__Data excerpts__.
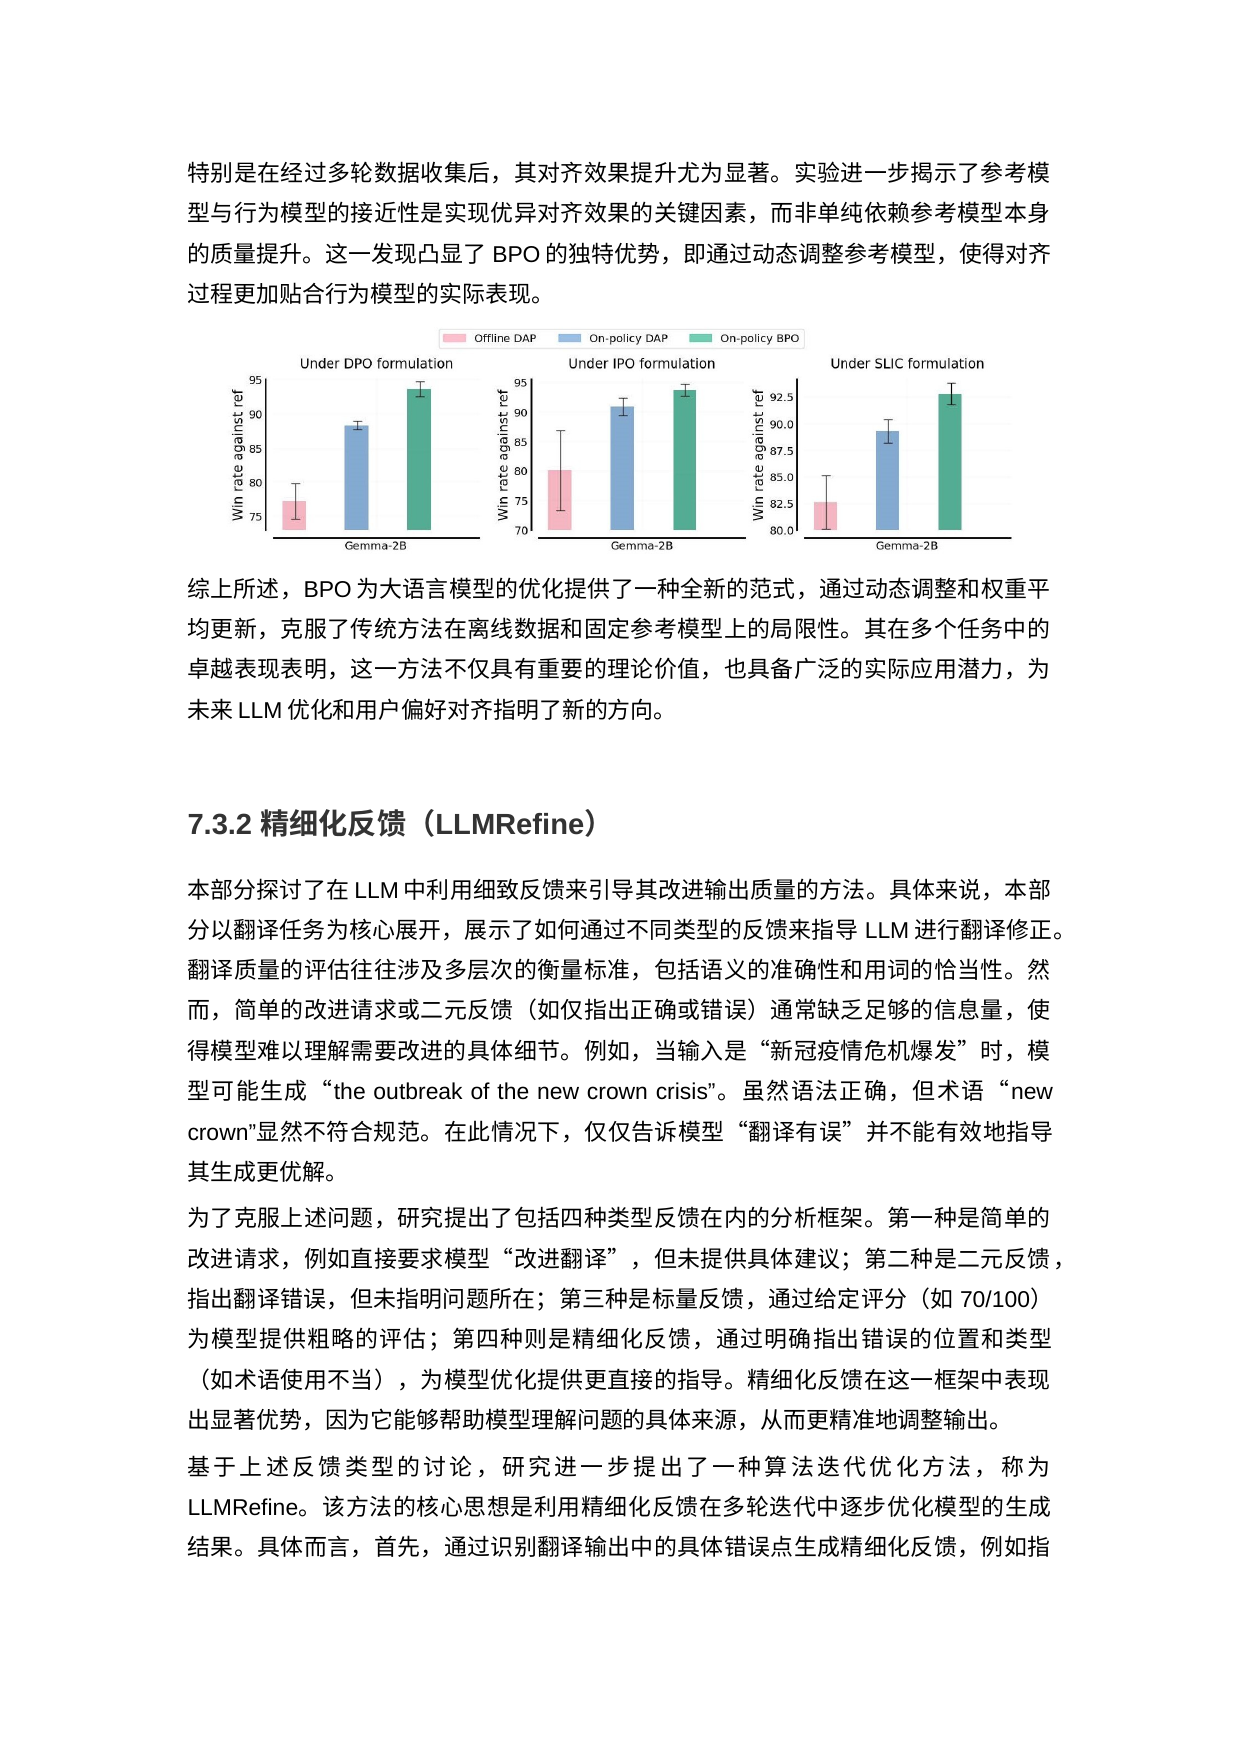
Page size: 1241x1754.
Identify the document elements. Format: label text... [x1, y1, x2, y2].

subtitle 7.3.2 精细化反馈（LLMRefine） [187, 781, 1053, 862]
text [187, 1445, 1053, 1566]
text 综上所述，BPO为大语言模型的优化提供了一种全新的范式，通过动态调整和权重平均更新，克服了传统方法在离线数据和固定参考模型上的局限性。其在多个任务中的卓越表现表明，这一方法不仅具有重要的理论价值，也具备广泛的实际应用潜力，为未来LLM优化和用户偏好对齐指明了新的方向。 [187, 567, 1053, 728]
text 为了克服上述问题，研究提出了包括四种类型反馈在内的分析框架。第一种是简单的改进请求，例如直接要求模型“改进翻译”，但未提供具体建议；第二种是二元反馈，指出翻译错误，但未指明问题所在；第三种是标量反馈，通过给定评分（如70/100）为模型提供粗略的评估；第四种则是精细化反馈，通过明确指出错误的位置和类型（如术语使用不当），为模型优化提供更直接的指导。精细化反馈在这一框架中表现出显著优势，因为它能够帮助模型理解问题的具体来源，从而更精准地调整输出。 [187, 1197, 1053, 1438]
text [187, 151, 1053, 313]
text 本部分探讨了在LLM中利用细致反馈来引导其改进输出质量的方法。具体来说，本部分以翻译任务为核心展开，展示了如何通过不同类型的反馈来指导LLM进行翻译修正。翻译质量的评估往往涉及多层次的衡量标准，包括语义的准确性和用词的恰当性。然而，简单的改进请求或二元反馈（如仅指出正确或错误）通常缺乏足够的信息量，使得模型难以理解需要改进的具体细节。例如，当输入是“新冠疫情危机爆发”时，模型可能生成“the outbreak of the new crown crisis”。虽然语法正确，但术语“new crown”显然不符合规范。在此情况下，仅仅告诉模型“翻译有误”并不能有效地指导其生成更优解。 [187, 868, 1053, 1190]
picture [226, 318, 1014, 557]
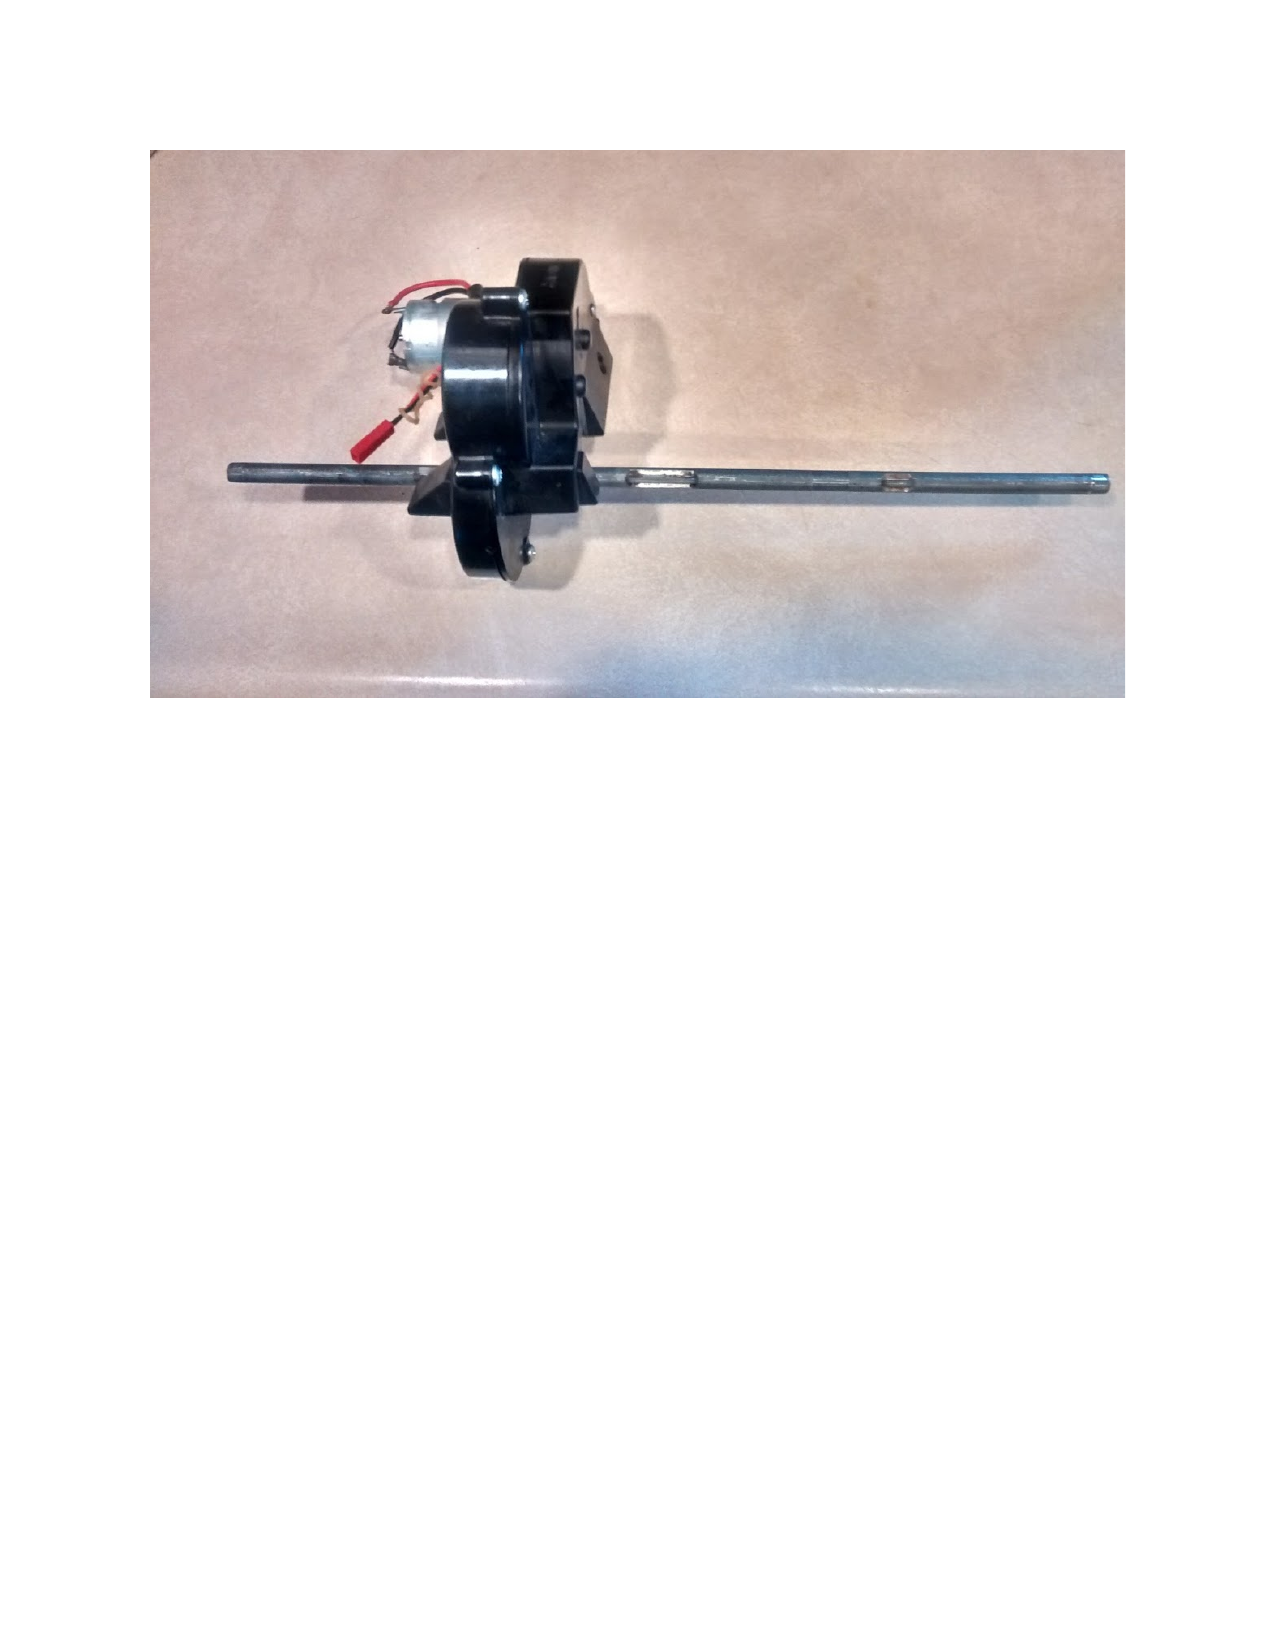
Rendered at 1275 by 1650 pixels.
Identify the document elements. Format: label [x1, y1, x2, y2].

picture [150, 150, 1125, 698]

__Your objective__. Leave the pictures out and print the records above exactly as they stand.

__Output of the exercise__.
Page size: 1241x1754.
Identify the document elements. Format: label text... [x1, y1, x2, y2].

subtitle 7.3.2 精细化反馈（LLMRefine） [187, 781, 1053, 862]
text [187, 1445, 1053, 1566]
text 综上所述，BPO为大语言模型的优化提供了一种全新的范式，通过动态调整和权重平均更新，克服了传统方法在离线数据和固定参考模型上的局限性。其在多个任务中的卓越表现表明，这一方法不仅具有重要的理论价值，也具备广泛的实际应用潜力，为未来LLM优化和用户偏好对齐指明了新的方向。 [187, 567, 1053, 728]
text 为了克服上述问题，研究提出了包括四种类型反馈在内的分析框架。第一种是简单的改进请求，例如直接要求模型“改进翻译”，但未提供具体建议；第二种是二元反馈，指出翻译错误，但未指明问题所在；第三种是标量反馈，通过给定评分（如70/100）为模型提供粗略的评估；第四种则是精细化反馈，通过明确指出错误的位置和类型（如术语使用不当），为模型优化提供更直接的指导。精细化反馈在这一框架中表现出显著优势，因为它能够帮助模型理解问题的具体来源，从而更精准地调整输出。 [187, 1197, 1053, 1438]
text [187, 151, 1053, 313]
text 本部分探讨了在LLM中利用细致反馈来引导其改进输出质量的方法。具体来说，本部分以翻译任务为核心展开，展示了如何通过不同类型的反馈来指导LLM进行翻译修正。翻译质量的评估往往涉及多层次的衡量标准，包括语义的准确性和用词的恰当性。然而，简单的改进请求或二元反馈（如仅指出正确或错误）通常缺乏足够的信息量，使得模型难以理解需要改进的具体细节。例如，当输入是“新冠疫情危机爆发”时，模型可能生成“the outbreak of the new crown crisis”。虽然语法正确，但术语“new crown”显然不符合规范。在此情况下，仅仅告诉模型“翻译有误”并不能有效地指导其生成更优解。 [187, 868, 1053, 1190]
picture [226, 318, 1014, 557]
Rendered at 1275 by 1650 pixels.
Identify the document elements. Format: label [x1, y1, x2, y2].

picture [150, 150, 1125, 698]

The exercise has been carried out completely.